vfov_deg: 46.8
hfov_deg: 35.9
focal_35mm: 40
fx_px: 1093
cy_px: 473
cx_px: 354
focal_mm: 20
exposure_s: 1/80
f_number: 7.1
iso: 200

==

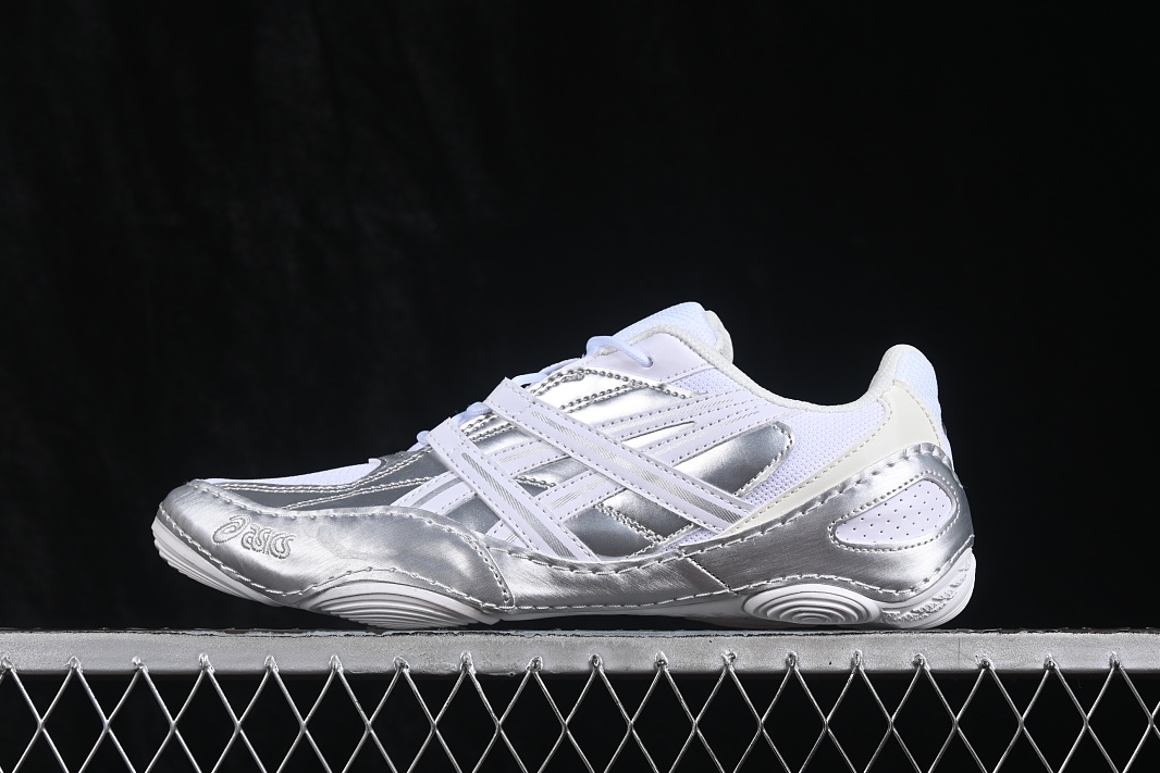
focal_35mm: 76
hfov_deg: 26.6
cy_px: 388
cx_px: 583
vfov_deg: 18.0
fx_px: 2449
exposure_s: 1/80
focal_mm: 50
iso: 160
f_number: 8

Request:
Your answer should be the lines above from the one containing "hfov_deg: 26.6" through the one containing "f_number: 8", copied exactly and with both ends kept.

Solution to this task:
hfov_deg: 26.6
cy_px: 388
cx_px: 583
vfov_deg: 18.0
fx_px: 2449
exposure_s: 1/80
focal_mm: 50
iso: 160
f_number: 8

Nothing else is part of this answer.